Immigration has been oddly sidelined as an issue so far in the Brexit negotiations, partly because the EU didn’t make it an early priority for talks and partly because it suited much of Westminster to keep it that way. Downing Street is caught between two awkwardly irreconcilable opposites – the desire of many leave voters to pull up the drawbridge, versus employers’ fears that doing so will decimate the economy – and has been more than content to put the whole thing off for a bit.

Immigration has been a profoundly touchy issue for the prime minister personally ever since the “hostile environment” she herself created as home secretary returned to haunt her in the shape of the Windrush scandal. And Labour was no more eager for a showdown with voters in some of its heartlands who don’t see eye to eye with Jeremy Corbyn’s liberal views on immigration.

But like every other impossible question thrown up about Brexit, it can’t be dodged for ever. If nothing else, today brings us one step closer to the moment when everyone has to show their hand.

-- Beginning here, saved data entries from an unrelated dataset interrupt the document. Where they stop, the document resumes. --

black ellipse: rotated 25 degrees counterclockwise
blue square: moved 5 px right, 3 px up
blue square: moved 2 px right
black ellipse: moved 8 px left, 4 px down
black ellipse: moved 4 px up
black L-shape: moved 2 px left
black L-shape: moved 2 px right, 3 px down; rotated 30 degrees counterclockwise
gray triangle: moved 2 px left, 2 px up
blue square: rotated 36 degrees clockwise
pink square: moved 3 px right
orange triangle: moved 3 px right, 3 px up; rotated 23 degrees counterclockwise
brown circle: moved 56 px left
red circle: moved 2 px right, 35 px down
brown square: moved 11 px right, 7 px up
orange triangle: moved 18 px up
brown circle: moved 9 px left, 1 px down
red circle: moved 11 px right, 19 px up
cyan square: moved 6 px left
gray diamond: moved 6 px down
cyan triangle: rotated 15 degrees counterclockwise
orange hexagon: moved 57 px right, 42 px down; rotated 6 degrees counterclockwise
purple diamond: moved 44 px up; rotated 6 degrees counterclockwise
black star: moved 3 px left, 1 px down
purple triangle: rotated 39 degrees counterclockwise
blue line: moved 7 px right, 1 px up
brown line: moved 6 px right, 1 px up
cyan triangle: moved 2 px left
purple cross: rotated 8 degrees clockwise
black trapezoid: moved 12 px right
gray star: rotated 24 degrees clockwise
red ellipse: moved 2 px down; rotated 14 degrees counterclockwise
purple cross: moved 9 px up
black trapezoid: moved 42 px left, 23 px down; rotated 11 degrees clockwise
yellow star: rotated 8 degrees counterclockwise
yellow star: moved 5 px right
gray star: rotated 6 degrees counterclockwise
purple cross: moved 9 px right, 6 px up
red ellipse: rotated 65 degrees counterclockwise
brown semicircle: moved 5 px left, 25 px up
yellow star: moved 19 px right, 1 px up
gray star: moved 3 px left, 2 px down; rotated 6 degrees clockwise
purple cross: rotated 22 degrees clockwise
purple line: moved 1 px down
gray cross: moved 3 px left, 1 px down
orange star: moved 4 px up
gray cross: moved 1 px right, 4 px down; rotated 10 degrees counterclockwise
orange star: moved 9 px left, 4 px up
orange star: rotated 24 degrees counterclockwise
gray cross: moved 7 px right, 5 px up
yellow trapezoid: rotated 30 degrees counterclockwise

Source: The part of Brexit everyone’s been avoiding is finally here: immigration

And, in a related story, business leaders have been speaking out more:

UK employers condemn ‘ignorant, elitist’ Brexit immigration reportBusiness leaders have lined up to criticise the government’s migration advisory committee (MAC) after it proposed an “ignorant and elitist” ban on foreign workers earning less than £30,000 a year from obtaining visas to work in the UK after Brexit.

Organisations representing hauliers, housebuilders and the hospitality sector were among those to sound the alarm after the committee said only “higher skilled” workers should be allowed visas, with no preferential access given to European Union citizens.

Richard Burnett, the chief executive of the Road Haulage Association, which represents 7,000 hauliers, said: “We need an immigration policy across all skill levels. It is about what our businesses need. The idea that only high-skilled immigration should be allowed is both ignorant and elitist.”

Brian Berry, the chief executive of the Federation of Master Builders, warned that his industry would be crippled: “It’s not at all clear that EU workers with important skills already in short supply, like bricklaying and carpentry, will not fall foul of a crude and limited definition of ‘high-skilled’ worker.”

Des Gunewardena, the chairman and CEO of D&D London, the owner of 40 upmarket restaurants, warned that businesses like his could be affected if the recommendations were taken up. “I’ve got no doubt that if movement of staff becomes difficult, we will need to scale back sharply,” he said.